Palästinenser fliehen aus Rafah während einer israelischen Boden- und Luftoffensive in der Stadt. © Jehad Alshrafi/AP/dpa
Gaza/Tel Aviv – Nach der Übernahme der Kontrolle eines wichtigen Grenzkorridors zwischen dem Gazastreifen und Ägypten durch Israel sind die Kämpfe im Gazastreifen am Donnerstag unvermindert heftig fortgesetzt worden. Bewohner der Stadt Rafah im Süden des Gazastreifens meldeten intensiven Artilleriebeschuss und heftige Schüsse. Nach den Worten des israelischen Armeesprechers Daniel Hagari dienten die nahe Rafah im Philadelphi-Korridor entdeckten Tunnel der radikalislamischen Hamas als „Sauerstoff-Pipeline“ für den Waffenschmuggel.
Ein Reporter der Nachrichtenagentur AFP berichtete von der Flucht zahlreicher Menschen aus dem westlichen Gebiet von Rafah. Dort wurden nach einem Luftangriff mindestens vier Leichen in das Nasser-Krankenhaus gebracht, wie die Klinik mitteilte.

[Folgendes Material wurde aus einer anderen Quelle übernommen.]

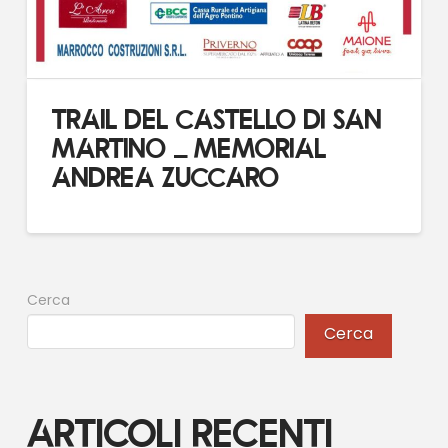
TRAIL DEL CASTELLO DI SAN
MARTINO – MEMORIAL
ANDREA ZUCCARO
Cerca
Cerca
Articoli recenti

Die israelische Armee erklärte am Donnerstag, sie habe in den Tagen zuvor mehr als 50 Ziele im Gazastreifen ins Visier genommen. Die Truppen hätten in Rafah Waffen, Sprengstoff und Tunnelschächte entdeckt. Zudem seien sie in der Stadt Dschabalija im Nordosten des Gazastreifens von militanten Palästinensern angegriffen worden. Ein Kampfjet habe bewaffnete Kämpfer getroffen und zwei von ihnen getötet. Am Mittwoch hatte die israelische Armee erklärt, sie habe „die operative Kontrolle“ über den 14 Kilometer langen Sicherheitskorridor zwischen Ägypten und dem Gazastreifen erlangt. Die israelischen Streitkräfte entdeckten dort eigenen Angaben zufolge rund 20 Tunnel.

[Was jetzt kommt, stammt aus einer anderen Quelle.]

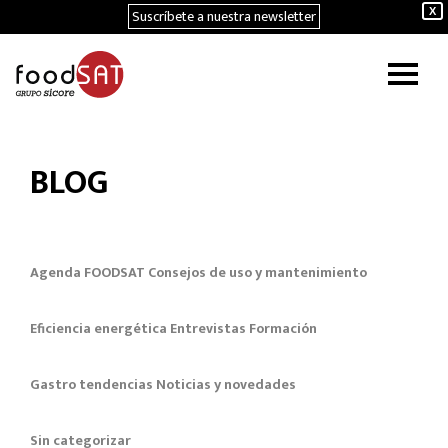
Suscríbete a nuestra newsletter
X
BLOG
Agenda FOODSAT
Consejos de uso y mantenimiento
Eficiencia energética
Entrevistas
Formación
Gastro tendencias
Noticias y novedades
Sin categorizar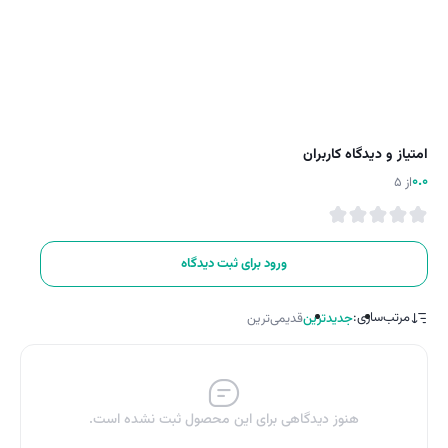
امتیاز و دیدگاه کاربران
0.0
از 5
ورود برای ثبت دیدگاه
مرتب‌سازی:
جدیدترین
قدیمی‌ترین
هنوز دیدگاهی برای این محصول ثبت نشده است.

„Der Philadelphi-Korridor diente der Hamas als Sauerstoff-Pipeline, durch die sie regelmäßig Waffen in den Gazastreifen transportierte“, sagte Armeesprecher Hagari. Östlich der Stadt Rafah sei die Armee rund hundert Meter vom gleichnamigen Grenzübergang zwischen Ägypten und dem Gazastreifen auf eine „weitverzweigte unterirdische terroristische Infrastruktur mit einer Länge von anderthalb Kilometern“ gestoßen.
Der sogenannte Philadelphi-Korridor wurde 1979 durch das ein Jahr zuvor geschlossene historische Friedensabkommen zwischen Israel und Ägypten geschaffen. Die israelische Armee nutzte ihn bis zu ihrem Rückzug aus dem Gazastreifen 2005 als Patrouillenweg. Israel vermutet seit Langem, dass militante Gruppen in dem Palästinensergebiet den Korridor für den Waffenschmuggel nutzen.
Ägypten dementierte die Existenz der Tunnel unter der Grenze. „Israel nutzt diese Behauptungen, um die Fortsetzung des Einsatzes gegen die palästinensische Stadt Rafah zu rechtfertigen und den Krieg zu politischen Zwecken zu verlängern“, sagte ein ranghoher Vertreter Ägyptens.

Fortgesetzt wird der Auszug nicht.